A este respecto, las sentencias que, recientemente, han aplicado el artículo 10.3 LCS en el marco de los seguros de responsabilidad civil de administradores y directivos abordan, en su gran mayoría, supuestos de ocultación de información que pudiéramos calificar como más graves que el del pronunciamiento de referencia. Así, la Sentencia de la Audiencia Provincial de Barcelona de 24 de mayo de 2012 (JUR 2012\220985) liberó al asegurador del pago de la prestación en un supuesto en que el tomador de la póliza ocultó la existencia de un procedimiento de inspección tributaria en curso y en el que el asesor fiscal externo ya había advertido de un riesgo alto de que los hechos investigados pudieran considerarse delito fiscal. En idéntico sentido, la Sentencia de la Audiencia Provincial de Gerona de 26 de noviembre de 2012 (JUR 2013\12889) determinó que la aportación de datos erróneos sobre la situación patrimonial de una empresa (ocultando la existencia de fondos propios negativos muy superiores a los que figuraban en el cuestionario) debía conllevar la liberación de la prestación. También en materia de estados financieros, la Sentencia de la Audiencia Provincial de Orense de 29 de septiembre de 2016 (AC 2017\281) entendía que la presentación al asegurador de unas cuentas anuales elaboradas con la única finalidad de camuflar la situación financiera de la entidad debía liberar a la aseguradora de cualquier pago. Véase, por último, la Sentencia de la Audiencia Provincial de Tarragona de 16 de diciembre de 2015 (JUR 2016\12089) que censura la ocultación, por parte de la empresa tomadora del seguro de D&O, de un informe elaborado por su administrador concursal revelando la existencia de irregularidades contables (si bien la consecuencia jurídica que extrae esta última es contraria a la aplicación del tan citado artículo 10.3 LCS, aunque por diversos motivos).
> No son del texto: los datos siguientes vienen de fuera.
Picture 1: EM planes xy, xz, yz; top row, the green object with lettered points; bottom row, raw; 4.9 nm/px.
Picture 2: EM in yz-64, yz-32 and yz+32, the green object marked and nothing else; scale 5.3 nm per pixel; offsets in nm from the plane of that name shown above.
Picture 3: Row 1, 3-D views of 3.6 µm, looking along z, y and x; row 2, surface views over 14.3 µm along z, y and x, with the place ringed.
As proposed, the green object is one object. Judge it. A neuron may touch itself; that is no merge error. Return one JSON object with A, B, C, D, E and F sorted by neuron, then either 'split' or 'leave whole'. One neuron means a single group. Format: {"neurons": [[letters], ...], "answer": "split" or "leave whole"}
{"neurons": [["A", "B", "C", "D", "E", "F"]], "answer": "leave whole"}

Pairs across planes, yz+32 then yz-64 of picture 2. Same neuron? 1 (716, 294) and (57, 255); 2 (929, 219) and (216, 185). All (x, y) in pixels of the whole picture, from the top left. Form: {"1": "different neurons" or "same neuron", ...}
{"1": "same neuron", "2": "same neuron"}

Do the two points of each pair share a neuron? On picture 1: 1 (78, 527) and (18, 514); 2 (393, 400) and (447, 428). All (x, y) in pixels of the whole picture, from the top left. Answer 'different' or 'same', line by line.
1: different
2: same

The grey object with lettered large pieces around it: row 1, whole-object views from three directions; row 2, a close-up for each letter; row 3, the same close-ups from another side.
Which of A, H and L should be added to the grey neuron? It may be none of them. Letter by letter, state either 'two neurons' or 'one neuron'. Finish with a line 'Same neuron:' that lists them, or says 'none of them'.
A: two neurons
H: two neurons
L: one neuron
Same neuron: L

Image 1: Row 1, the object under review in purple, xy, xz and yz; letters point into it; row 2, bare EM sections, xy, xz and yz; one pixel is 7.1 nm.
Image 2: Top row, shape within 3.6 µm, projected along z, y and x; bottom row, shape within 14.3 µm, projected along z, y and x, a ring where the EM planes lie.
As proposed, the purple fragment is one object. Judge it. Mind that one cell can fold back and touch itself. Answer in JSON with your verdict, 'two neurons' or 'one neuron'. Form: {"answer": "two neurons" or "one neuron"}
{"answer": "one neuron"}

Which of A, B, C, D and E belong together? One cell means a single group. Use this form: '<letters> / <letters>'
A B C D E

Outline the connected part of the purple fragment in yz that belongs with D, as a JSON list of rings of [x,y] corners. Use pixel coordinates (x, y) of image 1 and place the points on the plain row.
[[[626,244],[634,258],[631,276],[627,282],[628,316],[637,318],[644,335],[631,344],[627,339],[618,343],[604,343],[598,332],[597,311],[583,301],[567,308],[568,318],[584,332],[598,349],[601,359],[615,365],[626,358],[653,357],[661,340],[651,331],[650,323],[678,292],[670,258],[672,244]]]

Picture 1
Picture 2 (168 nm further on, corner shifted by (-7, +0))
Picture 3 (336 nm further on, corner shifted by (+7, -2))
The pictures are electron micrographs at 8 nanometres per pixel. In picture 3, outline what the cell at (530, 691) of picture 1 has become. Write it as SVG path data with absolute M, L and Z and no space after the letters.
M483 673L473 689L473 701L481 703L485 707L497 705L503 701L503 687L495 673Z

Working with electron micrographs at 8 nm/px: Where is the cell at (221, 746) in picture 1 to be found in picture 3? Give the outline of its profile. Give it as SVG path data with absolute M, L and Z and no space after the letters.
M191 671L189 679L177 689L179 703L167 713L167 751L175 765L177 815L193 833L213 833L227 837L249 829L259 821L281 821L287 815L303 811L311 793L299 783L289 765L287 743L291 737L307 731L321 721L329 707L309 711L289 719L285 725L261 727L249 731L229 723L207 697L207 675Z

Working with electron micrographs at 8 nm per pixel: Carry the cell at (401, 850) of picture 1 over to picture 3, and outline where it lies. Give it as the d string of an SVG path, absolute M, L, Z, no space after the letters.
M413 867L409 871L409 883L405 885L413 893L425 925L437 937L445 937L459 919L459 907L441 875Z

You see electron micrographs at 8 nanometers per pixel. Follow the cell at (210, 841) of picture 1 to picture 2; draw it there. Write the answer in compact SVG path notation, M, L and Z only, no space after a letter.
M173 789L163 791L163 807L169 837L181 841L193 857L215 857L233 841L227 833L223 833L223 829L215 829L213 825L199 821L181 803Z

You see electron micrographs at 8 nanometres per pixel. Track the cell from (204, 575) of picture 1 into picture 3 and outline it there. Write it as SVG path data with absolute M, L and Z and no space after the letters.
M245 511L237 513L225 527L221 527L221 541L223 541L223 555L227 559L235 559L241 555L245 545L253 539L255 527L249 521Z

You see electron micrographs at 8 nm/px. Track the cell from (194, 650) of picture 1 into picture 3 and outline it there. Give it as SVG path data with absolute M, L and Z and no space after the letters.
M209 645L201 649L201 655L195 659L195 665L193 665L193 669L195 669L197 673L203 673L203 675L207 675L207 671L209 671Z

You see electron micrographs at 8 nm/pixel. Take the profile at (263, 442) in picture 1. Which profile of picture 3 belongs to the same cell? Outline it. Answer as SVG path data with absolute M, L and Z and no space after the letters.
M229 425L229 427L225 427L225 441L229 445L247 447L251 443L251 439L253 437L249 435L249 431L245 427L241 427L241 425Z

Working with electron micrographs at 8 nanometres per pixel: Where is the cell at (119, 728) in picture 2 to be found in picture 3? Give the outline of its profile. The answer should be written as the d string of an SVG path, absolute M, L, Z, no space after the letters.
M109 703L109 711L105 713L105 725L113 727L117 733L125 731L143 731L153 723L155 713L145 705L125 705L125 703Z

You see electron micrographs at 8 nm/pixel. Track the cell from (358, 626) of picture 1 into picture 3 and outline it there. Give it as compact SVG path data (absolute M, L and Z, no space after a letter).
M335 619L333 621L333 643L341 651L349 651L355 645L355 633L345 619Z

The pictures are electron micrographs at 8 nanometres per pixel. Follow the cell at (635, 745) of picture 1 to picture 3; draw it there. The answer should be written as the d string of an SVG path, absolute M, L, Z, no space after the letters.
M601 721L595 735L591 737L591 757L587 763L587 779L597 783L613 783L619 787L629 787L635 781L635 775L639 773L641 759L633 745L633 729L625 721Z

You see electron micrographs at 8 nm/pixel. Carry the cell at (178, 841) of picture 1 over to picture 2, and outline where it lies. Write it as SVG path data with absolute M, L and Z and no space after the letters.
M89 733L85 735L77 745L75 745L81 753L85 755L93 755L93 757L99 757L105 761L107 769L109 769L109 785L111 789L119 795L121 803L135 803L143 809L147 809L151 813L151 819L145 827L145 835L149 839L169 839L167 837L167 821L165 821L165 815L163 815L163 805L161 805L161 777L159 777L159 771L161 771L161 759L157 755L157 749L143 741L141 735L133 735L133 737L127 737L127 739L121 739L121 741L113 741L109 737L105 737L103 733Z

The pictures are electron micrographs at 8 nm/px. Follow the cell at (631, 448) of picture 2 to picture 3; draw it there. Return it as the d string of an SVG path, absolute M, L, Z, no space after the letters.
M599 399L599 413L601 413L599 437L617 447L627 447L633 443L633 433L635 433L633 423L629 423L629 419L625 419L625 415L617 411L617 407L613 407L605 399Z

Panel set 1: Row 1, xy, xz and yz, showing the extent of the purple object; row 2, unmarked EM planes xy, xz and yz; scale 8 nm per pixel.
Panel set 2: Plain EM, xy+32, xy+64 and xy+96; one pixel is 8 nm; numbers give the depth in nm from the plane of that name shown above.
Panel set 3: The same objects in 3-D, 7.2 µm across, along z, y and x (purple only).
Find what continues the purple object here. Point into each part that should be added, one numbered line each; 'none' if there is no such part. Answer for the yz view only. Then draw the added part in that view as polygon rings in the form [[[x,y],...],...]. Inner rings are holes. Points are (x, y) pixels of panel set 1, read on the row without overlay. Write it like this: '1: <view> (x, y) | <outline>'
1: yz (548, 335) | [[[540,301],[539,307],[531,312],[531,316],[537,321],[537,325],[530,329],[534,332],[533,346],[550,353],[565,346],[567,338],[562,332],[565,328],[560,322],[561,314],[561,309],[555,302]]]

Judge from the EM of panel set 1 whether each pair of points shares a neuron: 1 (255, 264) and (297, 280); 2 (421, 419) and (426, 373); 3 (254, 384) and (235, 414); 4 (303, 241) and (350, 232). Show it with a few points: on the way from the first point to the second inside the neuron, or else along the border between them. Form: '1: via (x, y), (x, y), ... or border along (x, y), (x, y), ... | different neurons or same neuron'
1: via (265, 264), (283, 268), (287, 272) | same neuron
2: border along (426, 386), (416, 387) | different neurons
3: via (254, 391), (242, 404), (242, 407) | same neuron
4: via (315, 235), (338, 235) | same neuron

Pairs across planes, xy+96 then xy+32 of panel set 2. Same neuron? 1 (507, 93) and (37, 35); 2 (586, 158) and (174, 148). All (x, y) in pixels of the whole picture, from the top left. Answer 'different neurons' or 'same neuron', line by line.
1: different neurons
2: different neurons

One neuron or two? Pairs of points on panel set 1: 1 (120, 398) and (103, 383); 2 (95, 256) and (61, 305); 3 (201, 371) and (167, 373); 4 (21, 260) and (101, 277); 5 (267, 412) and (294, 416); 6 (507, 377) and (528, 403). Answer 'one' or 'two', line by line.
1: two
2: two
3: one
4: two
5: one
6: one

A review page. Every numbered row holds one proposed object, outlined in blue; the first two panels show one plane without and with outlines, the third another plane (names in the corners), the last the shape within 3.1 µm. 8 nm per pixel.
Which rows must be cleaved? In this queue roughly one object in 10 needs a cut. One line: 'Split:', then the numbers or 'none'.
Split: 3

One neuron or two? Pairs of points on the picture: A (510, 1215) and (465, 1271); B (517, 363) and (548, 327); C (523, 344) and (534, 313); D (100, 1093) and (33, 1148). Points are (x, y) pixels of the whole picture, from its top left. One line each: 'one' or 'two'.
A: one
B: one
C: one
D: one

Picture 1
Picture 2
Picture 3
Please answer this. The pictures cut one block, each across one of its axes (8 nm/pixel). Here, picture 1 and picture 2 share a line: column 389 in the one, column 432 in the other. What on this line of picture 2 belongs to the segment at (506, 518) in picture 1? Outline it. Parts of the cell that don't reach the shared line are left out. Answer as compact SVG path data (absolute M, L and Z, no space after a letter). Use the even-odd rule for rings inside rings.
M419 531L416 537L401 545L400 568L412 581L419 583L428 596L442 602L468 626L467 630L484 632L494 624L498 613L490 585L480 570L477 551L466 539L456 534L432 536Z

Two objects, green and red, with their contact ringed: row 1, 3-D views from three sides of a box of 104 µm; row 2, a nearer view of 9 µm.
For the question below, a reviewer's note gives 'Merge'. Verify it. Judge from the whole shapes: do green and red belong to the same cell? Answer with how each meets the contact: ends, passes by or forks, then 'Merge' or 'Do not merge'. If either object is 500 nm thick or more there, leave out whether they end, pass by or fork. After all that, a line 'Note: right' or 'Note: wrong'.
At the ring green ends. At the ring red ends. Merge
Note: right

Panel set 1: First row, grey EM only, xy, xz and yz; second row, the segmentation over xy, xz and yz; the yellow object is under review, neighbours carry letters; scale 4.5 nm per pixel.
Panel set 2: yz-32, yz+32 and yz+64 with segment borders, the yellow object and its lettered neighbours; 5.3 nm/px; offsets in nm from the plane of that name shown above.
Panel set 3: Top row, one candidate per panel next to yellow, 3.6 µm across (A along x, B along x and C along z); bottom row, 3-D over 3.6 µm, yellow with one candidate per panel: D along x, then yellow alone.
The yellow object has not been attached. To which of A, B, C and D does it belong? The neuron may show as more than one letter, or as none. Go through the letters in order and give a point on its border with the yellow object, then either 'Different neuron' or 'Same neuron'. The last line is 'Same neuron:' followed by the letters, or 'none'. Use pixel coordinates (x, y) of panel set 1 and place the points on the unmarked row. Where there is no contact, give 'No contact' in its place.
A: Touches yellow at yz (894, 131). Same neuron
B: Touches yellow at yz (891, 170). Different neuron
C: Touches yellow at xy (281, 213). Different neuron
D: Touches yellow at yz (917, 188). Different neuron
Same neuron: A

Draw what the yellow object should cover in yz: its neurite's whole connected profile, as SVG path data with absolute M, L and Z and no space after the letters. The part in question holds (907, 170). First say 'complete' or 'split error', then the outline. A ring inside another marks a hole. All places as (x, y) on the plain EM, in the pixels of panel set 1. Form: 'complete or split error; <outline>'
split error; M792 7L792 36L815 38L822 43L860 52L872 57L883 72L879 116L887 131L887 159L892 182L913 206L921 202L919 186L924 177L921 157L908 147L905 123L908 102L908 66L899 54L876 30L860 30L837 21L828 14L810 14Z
La comparación entre los supuestos que acabamos de resumir y el de la sentencia de la Audiencia Provincial de Barcelona pone de relieve que el grado de diligencia que se exige del Tomador del seguro a la hora de responder al cuestionario tiende a endurecerse. Nótese que en las cuatro sentencias que hemos citado la inminencia de una reclamación era casi evidente, mientras que, en nuestro caso, dicha proximidad no era tal. La falta de aprobación en Junta General de la acción social había dejado expedita la legitimación subsidiaria de los accionistas, pero nada más. De hecho, más de un año después de la votación fallida en Junta, los accionistas no habían interpuesto ninguna acción. Desde esta perspectiva, y para cumplir con su obligación, parece que el Tomador debería informar de tales hechos hasta que la acción social de responsabilidad estuviese prescrita, es decir, por plazo de 4 años desde que pudo ejercitarse.

Si tenemos en cuenta que, en palabras del Tribunal Supremo (Sentencia de 2 de diciembre de 2014 [RJ 2014\6352]) “El deber de declaración se infringe cuando el riesgo que ha sido descrito y que se ha tenido en cuenta a la hora de la conclusión del contrato es diverso del riesgo real. Esta infracción resulta de un hecho objetivo, cual es esa diferenciación entre la situación representada y la real” la sentencia ha de ser bienvenida por el sector asegurador. Y ello, por cuanto que la Audiencia Provincial entiende que el voto desfavorable al ejercicio de la acción social dejaba abierta la puerta al ejercicio individual, lo que se valora como un riesgo real y distinto del que se notificó al asegurador vía cuestionario. En otras palabras: pese a que la acción fue rechazada en Junta General y que transcurrió más de un año desde la votación sin que se iniciara ningún procedimiento, la Sala entendió que la diligencia exigible a un ordenado empresario hacía obligado efectuar tal declaración; lo que redunda en la exigencia de una diligencia mayor a la hora de responder al cuestionario.